_Problems to work on_
1 > Answer these questions using the passage on starting to invest.
(a) What does the passage say investing is a balance of?
(b) What do people who find investing too big a concept do, according to the passage?
(c) What could be a more immediate need than what will happen in the distant future?
2 > Retype part of the passage on starting to invest word for word. Begin at the words "When you’re starting" and stop after "foundation of knowledge.".
3 > Write what comes next in the passage on starting to invest, picking up after its final sentence.

_Passage for review_

When you’re starting to invest, it can be overwhelming. There’s a lot of information, industry jargon, and things you can’t control. People talk about the market as a shorthand. If you aren’t in this world day in and day out, you may be missing some things that could help you in the long run. There’s no need to panic or worry, though, because with a little knowledge to get your investment life off on the right foot, it isn’t so scary.
First of all, let’s give you a round of applause! To some people, investing is such a big concept that they can’t wrap their brain around. They kick the can down the road and avoid the subject. But that isn’t you! You are capable, you can learn, and you’re ready to go for it. Here are a few tips for when you’re just starting to invest that will help you sort through some questions and give you a foundation of knowledge.
Prioritizing goals is a big one that’s challenging for a lot of people. Investing is a balance of funding your life today versus funding your life tomorrow. Often, this balance trips people up. They think, “How could I possibly know what my needs will be in five years? How do I prioritize that?”
Prioritizing your goals for investing can also be challenging when you’re still paying for your life yesterday. In other words, if you’re paying down debts, that could be a more immediate need than what will happen at some time in the distant future.

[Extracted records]
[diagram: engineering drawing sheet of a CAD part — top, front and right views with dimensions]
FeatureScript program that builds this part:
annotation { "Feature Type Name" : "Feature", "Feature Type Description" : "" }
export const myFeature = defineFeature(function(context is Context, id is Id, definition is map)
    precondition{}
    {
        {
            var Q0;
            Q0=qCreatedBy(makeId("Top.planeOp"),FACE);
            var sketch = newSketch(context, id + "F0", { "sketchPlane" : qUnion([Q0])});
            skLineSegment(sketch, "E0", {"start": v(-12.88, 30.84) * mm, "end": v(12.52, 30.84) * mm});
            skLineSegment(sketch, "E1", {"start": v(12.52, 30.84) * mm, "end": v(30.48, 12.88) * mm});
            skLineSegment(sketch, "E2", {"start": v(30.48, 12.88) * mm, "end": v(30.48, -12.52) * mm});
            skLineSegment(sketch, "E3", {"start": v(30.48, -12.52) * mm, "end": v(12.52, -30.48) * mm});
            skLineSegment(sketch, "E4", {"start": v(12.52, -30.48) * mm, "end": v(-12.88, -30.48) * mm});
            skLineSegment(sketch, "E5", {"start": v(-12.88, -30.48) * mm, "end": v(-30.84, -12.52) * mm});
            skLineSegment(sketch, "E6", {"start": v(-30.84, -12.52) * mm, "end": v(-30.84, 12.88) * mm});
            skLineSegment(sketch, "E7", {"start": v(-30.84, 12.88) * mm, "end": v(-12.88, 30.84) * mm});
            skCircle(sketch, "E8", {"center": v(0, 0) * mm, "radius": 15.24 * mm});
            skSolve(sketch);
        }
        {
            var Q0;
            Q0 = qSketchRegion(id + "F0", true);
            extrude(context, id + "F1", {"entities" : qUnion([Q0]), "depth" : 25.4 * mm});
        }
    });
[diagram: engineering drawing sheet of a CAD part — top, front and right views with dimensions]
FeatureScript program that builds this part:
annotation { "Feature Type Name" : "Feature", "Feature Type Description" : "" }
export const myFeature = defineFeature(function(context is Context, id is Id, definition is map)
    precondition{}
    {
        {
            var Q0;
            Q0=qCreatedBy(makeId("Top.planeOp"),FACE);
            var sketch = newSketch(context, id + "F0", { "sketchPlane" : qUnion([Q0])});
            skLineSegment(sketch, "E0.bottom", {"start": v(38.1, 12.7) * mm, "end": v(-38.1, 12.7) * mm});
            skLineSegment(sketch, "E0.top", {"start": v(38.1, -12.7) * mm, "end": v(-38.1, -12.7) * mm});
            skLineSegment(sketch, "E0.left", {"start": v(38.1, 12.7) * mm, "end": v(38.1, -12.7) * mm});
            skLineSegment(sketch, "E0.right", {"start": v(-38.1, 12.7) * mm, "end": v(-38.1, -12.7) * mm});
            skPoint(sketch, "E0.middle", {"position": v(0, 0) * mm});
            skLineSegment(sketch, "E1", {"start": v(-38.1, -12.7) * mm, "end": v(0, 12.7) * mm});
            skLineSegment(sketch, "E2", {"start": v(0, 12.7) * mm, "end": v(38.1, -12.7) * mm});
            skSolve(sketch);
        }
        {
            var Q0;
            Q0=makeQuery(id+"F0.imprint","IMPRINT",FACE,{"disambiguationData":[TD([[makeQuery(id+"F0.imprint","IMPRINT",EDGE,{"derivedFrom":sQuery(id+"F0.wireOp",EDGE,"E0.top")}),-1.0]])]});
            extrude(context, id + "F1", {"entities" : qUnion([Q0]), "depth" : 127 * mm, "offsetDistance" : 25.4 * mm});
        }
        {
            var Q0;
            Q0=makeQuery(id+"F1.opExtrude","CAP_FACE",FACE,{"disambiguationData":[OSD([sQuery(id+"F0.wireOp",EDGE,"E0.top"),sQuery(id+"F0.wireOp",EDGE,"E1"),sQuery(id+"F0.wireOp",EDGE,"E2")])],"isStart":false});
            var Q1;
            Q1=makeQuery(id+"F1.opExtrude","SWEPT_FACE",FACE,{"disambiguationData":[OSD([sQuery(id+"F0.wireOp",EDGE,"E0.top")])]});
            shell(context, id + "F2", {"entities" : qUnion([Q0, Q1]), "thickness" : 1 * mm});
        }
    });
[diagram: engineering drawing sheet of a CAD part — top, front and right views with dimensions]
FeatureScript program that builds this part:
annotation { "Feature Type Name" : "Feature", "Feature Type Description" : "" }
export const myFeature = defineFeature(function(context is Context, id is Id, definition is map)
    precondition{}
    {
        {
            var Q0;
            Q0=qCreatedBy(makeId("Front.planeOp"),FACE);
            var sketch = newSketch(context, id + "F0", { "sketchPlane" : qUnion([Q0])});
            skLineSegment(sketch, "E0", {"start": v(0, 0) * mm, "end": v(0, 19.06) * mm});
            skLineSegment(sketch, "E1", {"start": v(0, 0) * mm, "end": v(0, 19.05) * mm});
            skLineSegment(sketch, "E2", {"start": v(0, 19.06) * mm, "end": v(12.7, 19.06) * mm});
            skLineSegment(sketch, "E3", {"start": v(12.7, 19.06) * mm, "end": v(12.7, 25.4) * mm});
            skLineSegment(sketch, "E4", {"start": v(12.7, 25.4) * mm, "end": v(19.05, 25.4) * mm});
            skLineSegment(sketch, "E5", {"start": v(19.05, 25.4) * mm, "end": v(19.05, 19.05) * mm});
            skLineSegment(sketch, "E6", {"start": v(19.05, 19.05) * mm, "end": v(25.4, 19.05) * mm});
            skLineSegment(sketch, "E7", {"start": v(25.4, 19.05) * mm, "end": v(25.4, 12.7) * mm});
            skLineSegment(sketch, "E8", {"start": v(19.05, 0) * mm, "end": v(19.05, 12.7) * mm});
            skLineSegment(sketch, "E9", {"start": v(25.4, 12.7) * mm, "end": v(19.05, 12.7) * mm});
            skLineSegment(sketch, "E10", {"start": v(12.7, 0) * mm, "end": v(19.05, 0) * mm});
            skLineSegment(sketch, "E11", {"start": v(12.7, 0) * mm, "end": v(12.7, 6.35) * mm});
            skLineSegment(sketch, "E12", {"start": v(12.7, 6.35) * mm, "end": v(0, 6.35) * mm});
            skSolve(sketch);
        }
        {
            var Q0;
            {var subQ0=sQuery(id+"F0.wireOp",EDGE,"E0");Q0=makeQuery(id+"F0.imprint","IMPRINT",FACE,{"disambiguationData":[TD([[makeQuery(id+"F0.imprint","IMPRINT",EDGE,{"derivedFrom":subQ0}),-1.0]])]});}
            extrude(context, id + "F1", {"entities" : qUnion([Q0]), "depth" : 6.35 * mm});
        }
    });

_Task-by-task results_
1 >
(a) Funding your life today versus funding your life tomorrow.
(b) They kick the can down the road and avoid the subject.
(c) Paying down debts.

2 >
When you’re starting to invest, it can be overwhelming. There’s a lot of information, industry jargon, and things you can’t control. People talk about the market as a shorthand. If you aren’t in this world day in and day out, you may be missing some things that could help you in the long run. There’s no need to panic or worry, though, because with a little knowledge to get your investment life off on the right foot, it isn’t so scary.
First of all, let’s give you a round of applause! To some people, investing is such a big concept that they can’t wrap their brain around. They kick the can down the road and avoid the subject. But that isn’t you! You are capable, you can learn, and you’re ready to go for it. Here are a few tips for when you’re just starting to invest that will help you sort through some questions and give you a foundation of knowledge.

3 >
When those questions come up, that’s when you have to consider and balance managing debt versus cash flow needs versus planning for the future. Gather all of your bank statements, debts, and any investments that you are making (perhaps a retirement account from your employer) and get the lay of the land so you can see where you need to put the most of your money right now. Then, you can seriously think about starting to invest. Talking to a financial advisor will help you reach your goals once you have clarified them.
Think of your three biggest or most immediate investments as buckets. Just like when you’re filling pots to boil water, you can’t fill three pots from one water source at the same time. The same is true when you’re starting to invest. You can’t fill all of the buckets to the top at once. This is why prioritizing is so important!
You know you’re not ready to start to expand your investments if there isn’t enough money for general savings, emergency expenses, or everyday living. Be sure that the initial goal bucket is full so you can move to the next one.
The reality is, there will always be short-term needs and emergencies (and a credit card is not an emergency account!), so you must have some savings before you can start to invest beyond what you may already be doing for retirement through your employer.
Another way to think of things when you’re starting to invest is by thinking of them as a 3-legged stool: Emergencies, general, and retirement savings. If one leg is too short, the whole stool is imbalanced and at risk of tipping over.
That is to say, don’t have a one-track mind and only filter money into your retirement investments if you haven’t taken a look at how you’ve prepared yourself for emergencies and cash to meet your daily expenses, too. This leads me to…
My general rule of thumb is to fully fund your emergency savings account before you start investing. This protects your investments because if there is an emergency, you won't have to dip into your retirement account (and risk incurring penalties and taxes, which means even more cash you have to hand over).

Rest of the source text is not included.